Output an element the number of times I want

Question

I have this code:

lado ::  [([Char],Int)] -> [[Char]]
lado xs = [a | (a,b) <- xs]

I need to output this:

> lado [("A",3),("B",2),("C",1)]
["A","B","C","A","B","A"]

I have to output "A" 3 times, then "B" 2 times then "C" 1 time but I only get this ["A","B","C"] with this code.

Answer 1

You can use recursion to accomplish this:

lado :: [(a, Int)] -> [a]
-- base case
lado [] = []
-- take each of the non-zero elements then recurse
lado xs = map fst nonzero ++ lado subtracted
    where
        -- find elements with non-zero count
        nonzero = filter (\x -> snd x > 0) xs
        -- subtract one from the count for each of those elements
        subtracted = map (\(x, n) -> (x, n - 1)) nonzero

Answer 2

You already use list comprehensions in your attempt. Use them some more.
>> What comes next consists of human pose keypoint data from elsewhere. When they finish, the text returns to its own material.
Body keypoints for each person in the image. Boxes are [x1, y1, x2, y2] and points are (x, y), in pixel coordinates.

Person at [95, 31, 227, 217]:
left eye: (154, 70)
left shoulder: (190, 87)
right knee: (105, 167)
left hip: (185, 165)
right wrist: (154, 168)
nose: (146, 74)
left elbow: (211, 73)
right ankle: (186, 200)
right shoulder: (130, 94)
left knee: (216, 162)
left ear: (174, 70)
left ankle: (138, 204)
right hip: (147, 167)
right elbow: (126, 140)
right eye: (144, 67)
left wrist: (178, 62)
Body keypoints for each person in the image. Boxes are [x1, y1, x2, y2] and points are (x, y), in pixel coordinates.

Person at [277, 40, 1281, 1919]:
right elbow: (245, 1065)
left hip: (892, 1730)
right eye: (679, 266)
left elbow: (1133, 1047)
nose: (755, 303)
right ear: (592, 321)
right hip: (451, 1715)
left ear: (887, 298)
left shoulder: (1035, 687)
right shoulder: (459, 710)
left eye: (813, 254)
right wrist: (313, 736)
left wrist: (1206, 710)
lado ::  [([Char],Int)] -> [[Char]]
lado xs = [a | (a,b) <- xs, b <- [1..b]]

testing:

> lado [("A",3),("B",2),("C",1)]
["A","A","A","B","B","C"]

As your question is saying,

I have to output "A" 3 times, then "B" 2 times then "C" 1 time

But if it is really ["A","B","C","A","B","A"] you want, then

lado ::  [(a,Int)] -> [a]
lado []        = []
lado ((a,1):b) = a : lado b
lado ((a,n):b) = a : lado (b ++ [(a,n-1))])

which can be coded with unfoldr :: (b -> Maybe (a, b)) -> b -> [a] from Data.List,

lado ::  [(a,Int)] -> [a]
lado xs = unfoldr g $ xs
  where
  g []        = Nothing
  g ((a,1):b) = Just (a, b)
  g ((a,n):b) = Just (a, b ++ [(a,n-1)])

which can be emulated with Prelude's iterate :: (a -> a) -> a -> [a] etc., as

lado ::  [(a,Int)] -> [a]
lado xs = map (fst . head) . takeWhile ( ... ) . iterate g $ xs
  where
  g []            = []
  g ((a, ... ):b) = b
  g ((a,  n  ):b) = b ++ [(a, ... )]

Testing:

> lado [("A",3),("B",2),("C",1)]
["A","B","C","A","B","A"]

Fill in the blanks ... to make it work.

---

as @dfeuer notes, the repeated singleton-appending at list's end is detrimental to overall efficiency. With big thanks to his input and discussion, including the two answers and comments here and even a github gist, this can be remedied by the usual FP paradigm (not to say "trick") of building a list in reverse, as

lado ::  [(a,Int)] -> [a]
lado xs = go (filter ((> 0) . snd) xs) []
  where
  go []       []  =  []
  go []        r  =  go (reverse r) []
  go ((a,1):b) r  =  a : go b r
  go ((a,n):b) r  =  a : go b ((a,n-1):r)

With the reverse cost amortized over all the output this will add only a constant overhead per each output item.